Илья глядел в опустевший ковш так, будто там было нарисовано что-то очень любопытное. Он явно хотел возразить, но чуял: ответом станет ругань.
– А что я страже греческой скажу – вот, подарок вам привез?.. Они меня для начала в поруб засадят и два месяца разбираться будут, знаю их.
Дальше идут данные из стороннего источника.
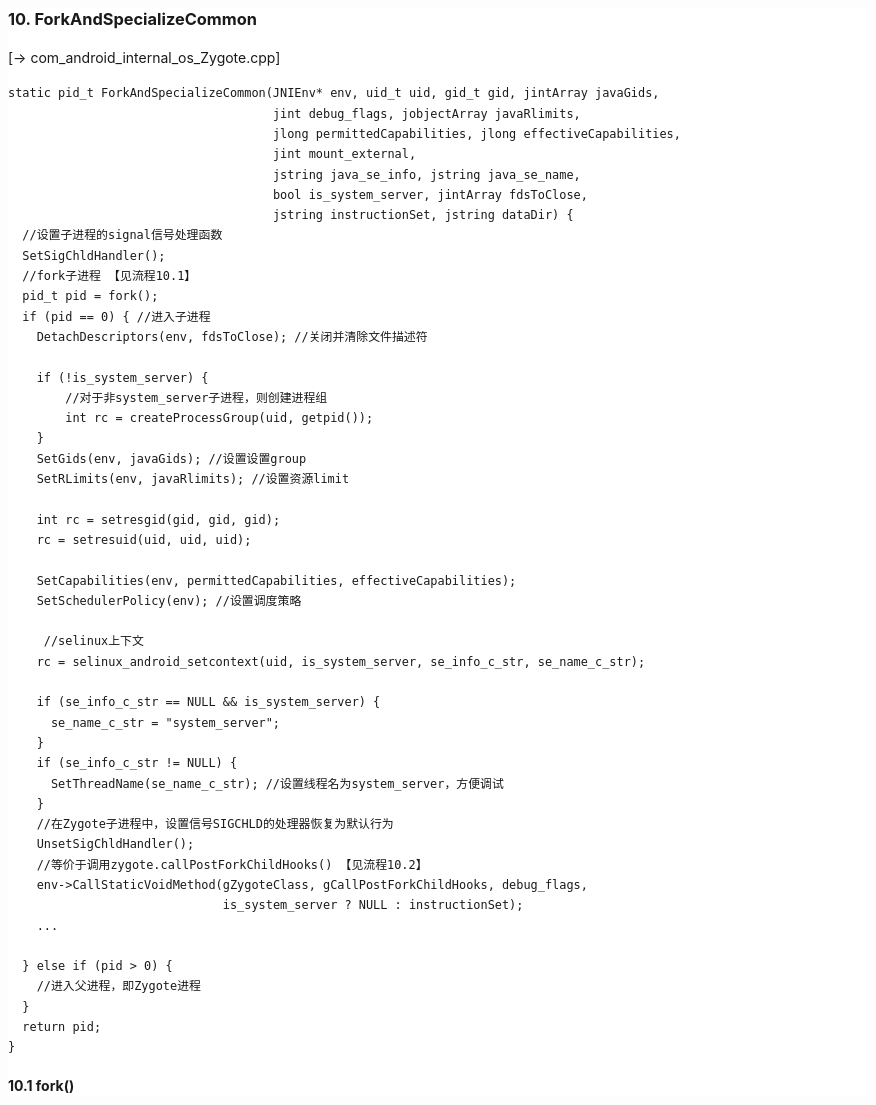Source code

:### 10. ForkAndSpecializeCommon

[-> com_android_internal_os_Zygote.cpp]

    static pid_t ForkAndSpecializeCommon(JNIEnv* env, uid_t uid, gid_t gid, jintArray javaGids,
                                         jint debug_flags, jobjectArray javaRlimits,
                                         jlong permittedCapabilities, jlong effectiveCapabilities,
                                         jint mount_external,
                                         jstring java_se_info, jstring java_se_name,
                                         bool is_system_server, jintArray fdsToClose,
                                         jstring instructionSet, jstring dataDir) {
      //设置子进程的signal信号处理函数
      SetSigChldHandler();
      //fork子进程 【见流程10.1】
      pid_t pid = fork();
      if (pid == 0) { //进入子进程
        DetachDescriptors(env, fdsToClose); //关闭并清除文件描述符

        if (!is_system_server) {
            //对于非system_server子进程，则创建进程组
            int rc = createProcessGroup(uid, getpid());
        }
        SetGids(env, javaGids); //设置设置group
        SetRLimits(env, javaRlimits); //设置资源limit

        int rc = setresgid(gid, gid, gid);
        rc = setresuid(uid, uid, uid);

        SetCapabilities(env, permittedCapabilities, effectiveCapabilities);
        SetSchedulerPolicy(env); //设置调度策略

         //selinux上下文
        rc = selinux_android_setcontext(uid, is_system_server, se_info_c_str, se_name_c_str);

        if (se_info_c_str == NULL && is_system_server) {
          se_name_c_str = "system_server";
        }
        if (se_info_c_str != NULL) {
          SetThreadName(se_name_c_str); //设置线程名为system_server，方便调试
        }
        //在Zygote子进程中，设置信号SIGCHLD的处理器恢复为默认行为
        UnsetSigChldHandler();
        //等价于调用zygote.callPostForkChildHooks() 【见流程10.2】
        env->CallStaticVoidMethod(gZygoteClass, gCallPostForkChildHooks, debug_flags,
                                  is_system_server ? NULL : instructionSet);
        ...

      } else if (pid > 0) {
        //进入父进程，即Zygote进程
      }
      return pid;
    }

#### 10.1 fork()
– С греками все устроено. Гонец в Константинополь ушел третьего дня, пока доберешься, там уже заждутся вас. Встретят сообразно чину, не беспокойся. Грамота будет у константинопольского легатария, он сам передаст ее тебе. Грамота не именная, в ней только указано – сорок один муж. Сам понимаешь, это число ничего не значит. Просто я обещал ловцам, что их пустят в город. Не говорить же – молодцы, радуйтесь, если вас уцелеет хотя бы десяток… Чай не дети, догадались.
– Сорок паломников со паломником… – буркнул Илья. – Нас теперь сорок четыре вместе с Денисом. Будет тесно на ладье.
– Ну, выкинь лишних в реку, – небрежно посоветовал Добрыня. – К слову, на порогах берегись. Вообще, брат, давай начинай беречься. Пора уже. Хватит бегать-прыгать, драться и все такое.
– Да я почитай целый год без драки! – заявил Илья. – Мне Подсокольник мешает, вперед лезет, я моргнуть не успею, хрясь – и уже поговорить не с кем.
– Славный парубок Микола, – похвалил воевода. – Надо будет его наградить, что ли…
В дверной косяк постучали.
– Ну? – буркнул Добрыня.
Вошел, кланяясь, гонец из княжих.
– Воеводе от ключника весть.
– Что? – Добрыня весь подобрался.
– Сыскали вора. Ждут тебя.
– Та-ак…
Добрыня взял со стола нож и попробовал лезвие.
* * *
В порубе было душно, тускло, пахло дымом и кровью. Добрыня с Ильей прошли в дальний угол, то и дело цепляя шапками высокий подволок. Когда строили терем, на таких не рассчитывали.
Вор, голый и окровавленный, висел на столбе вверх ногами.
– Посвети, – сказал воевода, садясь на корточки.
Вору сунули под нос факел. Добрыня присмотрелся, встал в рост, опять стукнулся шапкой, снял ее.
– Ничего не разберешь, – пожаловался он Илье, – синяки одни на морде. Тебе, случаем, не памятен этот красавец?
– Впервые его вижу, – сказал Илья не глядя. – Поляк вроде.
Добрыня вопросительно покосился на старшего гридня.